I am pretty sure its me using it wrong but I cant spot the mistake for the life of me.

devqazi avatar Oct 11 '23 15:10 devqazi

@devqazi Thank you for the report.

encode expects a String argument to meet the conditions of btoa:

strings in which the code point of each character occupies only one byte.

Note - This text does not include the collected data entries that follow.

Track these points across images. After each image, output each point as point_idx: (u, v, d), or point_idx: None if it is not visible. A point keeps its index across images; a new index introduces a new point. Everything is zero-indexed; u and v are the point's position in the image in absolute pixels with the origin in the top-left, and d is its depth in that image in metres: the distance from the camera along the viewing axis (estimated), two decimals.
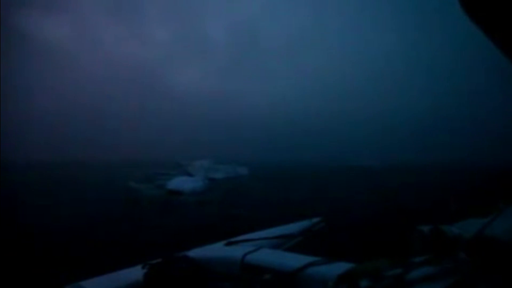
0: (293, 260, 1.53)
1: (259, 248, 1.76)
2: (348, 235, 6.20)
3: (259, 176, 29.25)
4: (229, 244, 1.95)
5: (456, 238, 1.09)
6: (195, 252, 1.82)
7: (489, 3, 0.55)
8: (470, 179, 25.49)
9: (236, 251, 1.76)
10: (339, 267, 1.22)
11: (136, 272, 1.54)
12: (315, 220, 2.57)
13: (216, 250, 1.88)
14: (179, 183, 16.66)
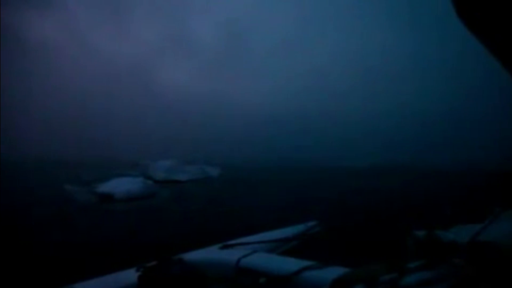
0: (288, 264, 1.66)
1: (254, 252, 1.92)
2: (343, 239, 6.43)
3: (231, 178, 29.08)
4: (224, 247, 2.12)
5: (451, 243, 1.21)
6: (190, 255, 1.97)
7: (485, 12, 0.63)
8: (466, 183, 26.59)
9: (231, 255, 1.91)
10: (334, 272, 1.31)
11: (130, 275, 1.66)
12: (310, 223, 2.79)
13: (211, 253, 2.04)
14: (112, 185, 15.03)
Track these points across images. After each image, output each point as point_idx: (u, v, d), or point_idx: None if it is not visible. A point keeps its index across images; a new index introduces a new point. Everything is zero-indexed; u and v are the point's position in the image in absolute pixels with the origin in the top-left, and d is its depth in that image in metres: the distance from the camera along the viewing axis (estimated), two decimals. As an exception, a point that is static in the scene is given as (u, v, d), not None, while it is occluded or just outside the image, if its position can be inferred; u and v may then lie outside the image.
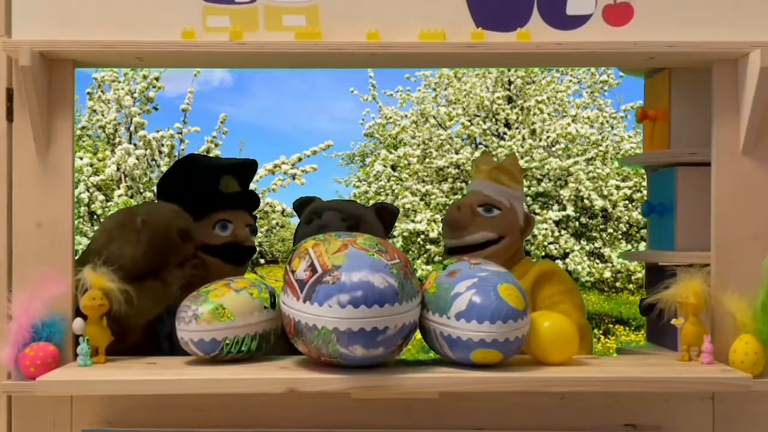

Javascript String uses UTF-16. Code points in the input string exceed what one byte can store:

Example:

// Javascript represents string as sequence of UTF-16.
let originalString = "美";
console.log(`originalString.codePointAt(0)=${originalString.codePointAt(0)}`); // Prints: 
// Prints: originalString.codePointAt(0)=32654

Try encoding the string to a Buffer first:

const data = { a: "美味しい", b: "مزیدار" };
let originalString = JSON.stringify(data);
console.log("Original:", originalString);

// Encode string to sequence of bytes in UTF-8.
const originalStringBuffer = Buffer.from(originalString, "utf-8");

let encodedRaw = base122.encode(originalStringBuffer);
let encodedString = Buffer.from(encodedRaw, "utf-8").toString();
console.log("Encoded:", encodedString);

let decodedRaw = base122.decode(encodedString);
let decodedString = Buffer.from(decodedRaw).toString("utf-8");
console.log("Decoded:", decodedString);

Outputs:

Original: {"a":"美味しい","b":"مزیدار"}
Encoded: =HL↕◄hEg_#יˏG☺Kxp↑XGΖf♂XY6qME?1'l,$'h
Decoded: {"a":"美味しい","b":"مزیدار"}

I think an improvement is to have encode throw an exception if given a string with code points that occupy more than one byte. This is proposed in https://github.com/kevinAlbs/Base122/pull/15

kevinAlbs avatar Oct 15 '23 01:10 kevinAlbs

The key info here was JS storing strings as UTF-16. I don't know why I thought JS uses UTF-8 for strings by default.

devqazi avatar Oct 15 '23 10:10 devqazi

https://github.com/kevinAlbs/Base122/pull/15 is merged. Closing.

kevinAlbs avatar Oct 17 '23 01:10 kevinAlbs